-- START OF Supplied passage --

Ahead of Van Lente discussing the series at this weekend's Phoenix Comic Con, CBR News has an exclusive first interview with the writer along with the first look inside "Resurrectionists" pages. Below, Van Lente describes how the world earliest career criminal served as his inspiration, what uncanny abilities come with being a Resurrectionists and how another Dark Horse project of his will help you win every internet debate you can.

CBR News: Fred, "Resurrectionists" is your brand new creator-owned series at Dark Horse, and it has a lot going on in its pages -- time travel, ancient Egypt, crime stories. What was the core concept you focused on when you pitched it?

Fred Van Lente: Basically, it's a crime series set in ancient Egypt and 2015 simultaneously. It posits the question, "What if you not only had all your own memories, but also the memories of all your past lives? And on top of that, what if you were able to do everything that your past lives were able to do?" When you get unlocked as a Resurrectionist, you have a full memory of all your past lives, and if in them you were a great swordsman, you're now a great swordsman. If you were a great sleight of hand artist, you're now able to be a great sleight of hand artist.

We follow a group of criminals who have been trying to perform the same heist for the past 3,000 years. They keep failing and dying, and then they get reincarnated and try again -- only to fail and die. It goes on until finally, in 2015, it seems like they're poised to successfully do this heist. I like to think of it as if Philip K. Dick wrote historical fiction.

It sounds a bit like your work on "Incredible Hercules," because you get to bounce back and forth in time as you tell your story. Was there something generally in that historical context that made you want to tell this?

Yeah. Essentially, the story started out as a piece totally set in ancient Egypt. I stumbled across the interesting historical fact in ancient Egypt, that tomb robbing -- and this makes perfect sense -- was an actual job. You were a professional tomb raider, not just a bunch of random peasants trying to find something. Usually, if you were in one of these crews of tomb raiders, you were out to rob your enemies, or would get hired by a rival family to break into a prince's tomb. In ancient Egypt, these tombs weren't just full of stuff as a case of hoarding riches. You were supposed to take these riches with you into the afterlife so you'd be running around with the bunch of slaves or whatever you had with you in there. And if someone came along and burned your mummy or stole their gold, then that stuff would disappear in the afterlife, and you'd become powerless.

-- END OF Supplied passage --
-- START OF Dataset content --

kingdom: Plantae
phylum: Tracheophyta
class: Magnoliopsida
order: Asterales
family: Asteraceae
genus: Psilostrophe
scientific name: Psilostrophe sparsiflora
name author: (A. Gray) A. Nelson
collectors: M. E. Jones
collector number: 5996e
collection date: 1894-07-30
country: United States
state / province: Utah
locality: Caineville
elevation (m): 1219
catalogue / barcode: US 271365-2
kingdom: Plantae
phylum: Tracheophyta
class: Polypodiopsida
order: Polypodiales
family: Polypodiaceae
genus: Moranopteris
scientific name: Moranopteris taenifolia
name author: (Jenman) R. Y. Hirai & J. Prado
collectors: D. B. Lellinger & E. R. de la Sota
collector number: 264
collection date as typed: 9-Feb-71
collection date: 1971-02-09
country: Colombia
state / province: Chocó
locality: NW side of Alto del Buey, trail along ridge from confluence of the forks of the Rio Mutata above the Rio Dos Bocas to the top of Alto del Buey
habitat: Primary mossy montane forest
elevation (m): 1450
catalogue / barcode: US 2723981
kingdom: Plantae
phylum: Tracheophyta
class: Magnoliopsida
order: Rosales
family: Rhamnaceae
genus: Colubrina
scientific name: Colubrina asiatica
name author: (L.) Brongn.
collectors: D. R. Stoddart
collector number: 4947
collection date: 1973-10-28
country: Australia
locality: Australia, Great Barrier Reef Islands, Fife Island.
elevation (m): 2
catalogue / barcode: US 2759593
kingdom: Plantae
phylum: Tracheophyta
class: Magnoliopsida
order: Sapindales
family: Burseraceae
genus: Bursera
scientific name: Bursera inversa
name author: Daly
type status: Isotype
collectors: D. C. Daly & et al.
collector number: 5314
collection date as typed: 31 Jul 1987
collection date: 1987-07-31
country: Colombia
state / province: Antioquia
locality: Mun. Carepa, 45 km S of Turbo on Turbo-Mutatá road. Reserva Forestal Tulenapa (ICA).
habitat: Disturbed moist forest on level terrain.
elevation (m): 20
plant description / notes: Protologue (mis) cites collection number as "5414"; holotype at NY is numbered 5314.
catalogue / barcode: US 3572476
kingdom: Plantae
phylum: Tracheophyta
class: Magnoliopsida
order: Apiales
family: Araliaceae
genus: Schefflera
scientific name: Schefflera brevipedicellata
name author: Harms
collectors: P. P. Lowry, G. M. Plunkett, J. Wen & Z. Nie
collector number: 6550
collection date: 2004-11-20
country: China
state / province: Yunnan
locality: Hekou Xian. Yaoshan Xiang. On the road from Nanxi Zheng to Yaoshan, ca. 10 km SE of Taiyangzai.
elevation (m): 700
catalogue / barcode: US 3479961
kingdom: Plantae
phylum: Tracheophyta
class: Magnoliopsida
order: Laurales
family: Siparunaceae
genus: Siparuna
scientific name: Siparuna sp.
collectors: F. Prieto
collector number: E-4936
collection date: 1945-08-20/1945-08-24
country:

-- END OF Dataset content --

| Set of tasks |
a. According to the Resurrectionists interview, in which two time settings does the crime series take place?
b. Reproduce the Resurrectionists interview from "Ahead of Van" to "debate you can.", substituting "extended" for "exclusive".

| Responses for each task |
a. Ancient Egypt and 2015, simultaneously.

b.
Ahead of Van Lente discussing the series at this weekend's Phoenix Comic Con, CBR News has an extended first interview with the writer along with the first look inside "Resurrectionists" pages. Below, Van Lente describes how the world earliest career criminal served as his inspiration, what uncanny abilities come with being a Resurrectionists and how another Dark Horse project of his will help you win every internet debate you can.